3 years
- notpopular110
- Jun 6, 2018
- 3 min read

On Friday, June 1st I celebrated the three year anniversary of me being diagnosed with type 1 diabetes. Yes, I celebrated it. My Diabetes Day! The reason I celebrate it is twofold, first it is a reminder that things don’t always happen the way you want them to, but God is in control. And secondly, its to remind myself that God is a loving, gracious God.
John 16:33
“I have told you these things, so that in me you may have peace. In this world you will have trouble. But take heart! I have overcome the world.”
This world is filled with sin and sometimes we forget that sickness is the product of sin. However, I thoroughly believe that pain and sickness help (at least me) appreciate God more. We always think we know what our plans are; where we want to live, what we want to do, etc. etc. But we don’t and sometimes when we get that in our head God must remind us that we aren’t in charge. Now I’m not saying that my diagnoses was because I was getting full of myself, because that’s simply not the case. I had just graduated high school, I was going to attend Texas A&M University (WHOOP!) in the fall and I planned to be a military psychologist. But God used diabetes to show me that, my plans were not his plans, my ways were not his ways. He taught me valuable life lessons that I never would have learned if it weren’t for type 1 diabetes.
Isaiah 55:8-9
“For my thoughts are not your thoughts, neither are your ways my ways,” declares the Lord. “As the heavens are higher than the earth, so are my ways higher than your ways and my thoughts than your thoughts.”
I’m thankful for my disease, it has taught me responsibility, dependence, love, and maturity. It’s allowed me to bring myself closer to God and to work through my anger, fear, and sadness. Having diabetes has allowed me to make plans lightly, I no longer make plans by myself, but with fervent prayer. He knows what is best for me and He directs my paths. I am constantly reminded of the plans I thought I had, that were changed so quickly, but so perfectly.
Romans 8:28
And we know that for those who love God all things work together for good, for those who are called according to his purpose.

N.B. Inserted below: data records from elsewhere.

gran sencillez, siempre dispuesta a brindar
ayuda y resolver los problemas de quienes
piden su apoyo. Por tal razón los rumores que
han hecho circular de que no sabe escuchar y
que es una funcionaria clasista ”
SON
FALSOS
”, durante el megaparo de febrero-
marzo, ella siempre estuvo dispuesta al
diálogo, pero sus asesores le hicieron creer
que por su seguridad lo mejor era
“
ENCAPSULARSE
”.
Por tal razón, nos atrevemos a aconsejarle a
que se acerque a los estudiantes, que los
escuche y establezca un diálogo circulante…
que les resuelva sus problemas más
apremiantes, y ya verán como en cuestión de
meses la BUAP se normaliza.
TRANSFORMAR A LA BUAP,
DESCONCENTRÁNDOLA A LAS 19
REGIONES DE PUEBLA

Diabetes is a constant reminder of God’s grace, his love, his sacrifice. I do not have to be worried about this disease forever! I do not have to dwell on things of this world, but on the bigger picture. We will all die and when we do, one of two things will happen. And for me, I will ascend to heaven, I will no longer have diabetes, I will no longer have to worry about my blood sugar, my A1C, my shots, etc. I will be free, I will be healthy, I will be full of life; a perfect, pure, abundant life! Christ knew of our sickness and our pain; He suffered through them too. He wept because of death. He was beaten and shamed. He went through more than we could ever imagine! But He willingly sacrificed himself so that we would not have to go through eternal anguish. He loved us so much that He desired to take that pain away from us, and He did!
Romans 8:18
For I consider that the sufferings of this present time are not worth comparing with the glory that is to be revealed to us.

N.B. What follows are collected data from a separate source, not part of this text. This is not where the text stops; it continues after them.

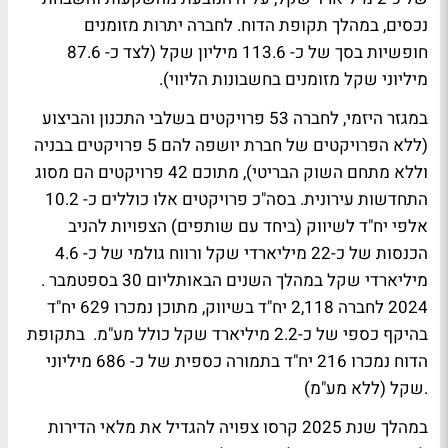
נכסים, במהלך תקופת הדוח. לחברה יתרות מזומנים
חופשיות בסך של כ- 113.6 מיליון שקל (לצד כ- 87.6
מיליוני שקל מזומנים בחשבונות הליווי).
במגזר היזמי, לחברה 53 פרויקטים בשלבי התכנון והביצוע
(ללא הפרויקטים של חברת יושפה להם 5 פרויקטים בבניה
וללא מתחם השוק הבריטי), מתוכם 42 פרויקטים הם מסוג
התחדשות עירונית. בסה"כ פרויקטים אלו כוללים כ- 10.2
אלפי יח"ד לשיווק (ביחד עם שותפים) הצפויות להניב
הכנסות של כ-22 מיליארדי שקל ורווח גולמי של כ- 4.6
מיליארדי שקל במהלך השנים הבאות
. ליום 30 בספטמבר
2024 לחברה 2,118 יח"ד בשיווק, מתוכן נמכרו 629 יח"ד
בהיקף כספי של כ-2.2 מיליארד שקל כולל מע"מ. בתקופת
הדוח נמכרו 216 יח"ד בתמורה כספית של כ- 686 מיליוני
שקל (ללא מע"מ).
במהלך שנת 2025 קרסו צפויה להגדיל את מלאי הדירות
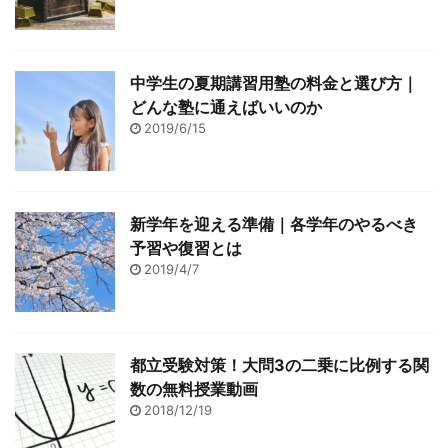
中学生の夏期講習用塾の料金と選び方｜
どんな塾に通えばいいのか
2019/6/15
新学年を迎える準備｜各学年のやるべき
予習や復習とは
2019/4/7
都立受験対策！大問3の二乗に比例する関
数の無料授業動画
2018/12/19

Diabetes is a constant reminder that my life is fleeting, this world is temporary, but God isn’t. He will restore me to perfection. He will restore us all to perfection. And there will soon be a time when there is no trace of sickness or pain or fear, but only peace and love and praise. I praise God for this gift of type 1 diabetes, because with it comes an appreciation of what I would never do, but what I never have to worry about. It comes with the realization that God is so perfect that He would sacrifice everything for use to be perfect too. And that’s exactly what He did.
1 Peter 5:10
And after you have suffered a little while, the God of all grace, who has called you to his eternal glory in Christ, will himself restore, confirm, strengthen, and establish you.